TASK INPUT
+++++
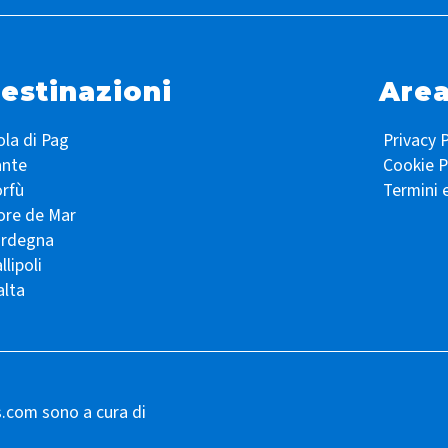
estinazioni
Area
ola di Pag
Privacy P
ante
Cookie P
rfù
Termini 
ore de Mar
ardegna
llipoli
lta
s.com sono a cura di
+++++
TASK INSTRUCTIONS
Every record must be transcribed faithfully, with no picture carried over.

TASK RESULT
estinazioni
Area
ola di Pag
Privacy P
ante
Cookie P
rfù
Termini 
ore de Mar
ardegna
llipoli
lta
s.com sono a cura di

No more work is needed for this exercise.